Kejahatan Kehutanan Di Sulsel Meningkat Selama Pandemi

SHARE

Kejahatan Kehutanan Di Sulsel Meningkat Selama Pandemi


CARAPANDANG.COM - Kejahatan kehutanan, khususnya pembalakan liar (illegal logging), di Sulawesi Selatan meningkat pada masa pandemi COVID-19 dengan pola memanfaatkan masyarakat lokal sekitar hutan untuk melakukan pembalakan.

"Sementara penegakan hukum umumnya sampai pada pelaku lapangan dan jarang menyentuh pedagang kayu maupun aktor di belakang layar," kata Direktur Eksekutif Jurnal Celebes Mustam Arif pada jumpa media di Kafe Baca, Makassar, Sabtu.

Dia mengatakan dari sembilan kasus penangkapan kayu ilegal yang dicatat Jurnal Celebes selama pandemi, hampir semua pelaku yang diproses hukum, adalah warga masyarakat yang ditangkap karena menebang atau mengangkut kayu. Umumnya mereka diminta atau bekerja sama dengan pembeli atau pengusaha kayu.

Sedangkan pihak yang menggunakan jasa warga, hampir semuanya lolos dari jerat proses hukum. Kecuali, kasus perusakan hutan di kawasan konservasi Komara, Takalar.

Setelah seorang warga diproses hukum sampai vonis pengadilan sebagai pelaku, pihak kepolisian mengembangkan kasus ini. Akhirnya menetapkan tersangka dan menahan seorang tokoh masyarakat yang juga Wakil Ketua DPRD Kabupaten Takalar.

Menurut dia, pebisnis atau penjual kayu tampaknya memanfaatkan kesempatan di masa pandemi. Ketika aktivitas masyarakat dibatasi Pembatasan Sosial Berskala Besar (SBB), atau dalam skala terbatas, momentum ini dimanfaatkan untuk melakukan pembalakan di hutan, karena situasi relatif aman.

"Kesempatan di masa pandemi bukan hanya dilakukan para pedagang kayu. Masyarakat lokal sekitar hutan yang pendapatannya berkurang akibat dampak pandemi, juga terpicu memanfaatkan situasi ini," ujar Mustam.

Akibatnya pada masa pandemi, lanjut dia, baik pihak pengusaha/pedagang maupun masyarakat yang sama-sama terdesak kebutuhan, bersimbiosis mutualisme melakukan pembalakan liar.
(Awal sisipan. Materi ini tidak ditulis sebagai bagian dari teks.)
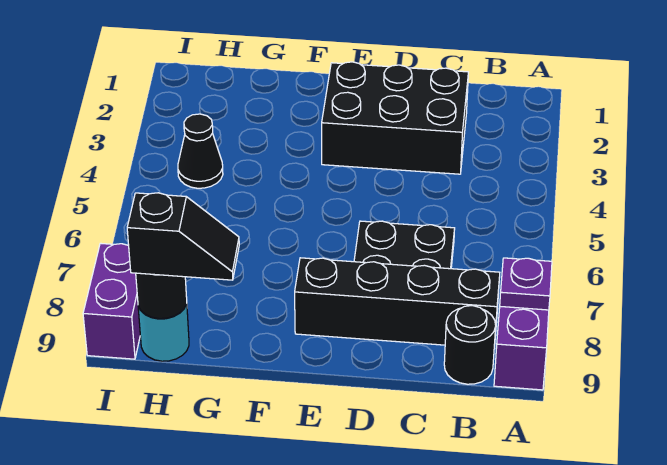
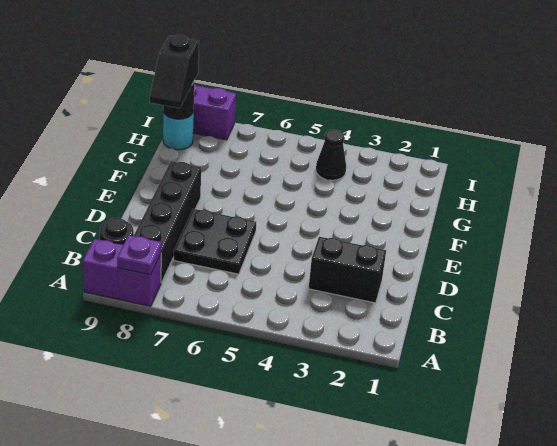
black 2x3 brick [322,62,468,174] -> black 1x2 brick [309,237,386,303]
Sama-sama memanfaatkan situasi, ketika intensitas pengawasan hutan menurun karena berlakunya PSBB Covid-19.

Dari hasil pemantauan para pemantau independen dampingan JURnaL Celebes di beberapa kabupaten, ditemukan indikasi kejahatan pembalakan liar dilakukan dengan melibatkan atau 'bekerja sama'' dengan masyarakat lokal di sekitar kawasan hutan.

Dalam hal ini, pengusaha atau pengepul kayu memanfaatkan orang-orang lokal untuk melakukan penebangan.

Batang kayu yang ditebang dikumpulkan di tempat tertentu. Setelah kayu terkumpul, lalu diangkut truk dibawa ke tempat pengumpulan setelah dari hutan, atau langsung ke industri pengolahan kayu, atau tempat penggergajian.

Dari hasil pemantauan kegiatan yang didukung FAO-FLEGT Programme ini, ada indikasi masyarakat lokal yang terlibat dalam jual beli kayu, punya risiko hukum, dibanding pengusaha atau pembeli kayu yang memanfaatkan jasa masyarakat lokal.

Ketika pelaku lapangan diketahui petugas, yang ditangkap dan diproses hukum adalah pelaku warga masyarakat. Masyarakat yang menebang kayu, kalau tidak sempat melarikan diri, akan ditangkap petugas. Diproses hukum sampai ke pengadilan.

Sementara pihak pengusaha atau pendagang kayu yang memanfaatkan jasa masyarakat untuk menebang kayu, jarang tersentuh hukum. Padahal mereka sebenarnya adalah pemilik kayu ilegal.

Pemantau menduga, di antara pihak pembeli maupun penebang ada kesepakatan untuk tutup mulut dengan, kompensasi tertentu. Dugaan lain, penebang kayu dari masyarakat setelah ditangkap petugas, tidak bisa mengungkap siapa yang mengajak kerja sama melakukan pembalakan liar karena sudah hilang jejak.

Pemantau juga menduga pelaku kejahatan dari pihak pembeli/pengusaha kayu dengan cara ilegal, menggunakan pola ‘’rantai putus’’ untuk menghilangkan jejak. Hasil pantauan ini diharapkan dapat menjadi referensi bagi penegak hukum, agar pelaku utama pembalakan liar dapat diproses secara hukum.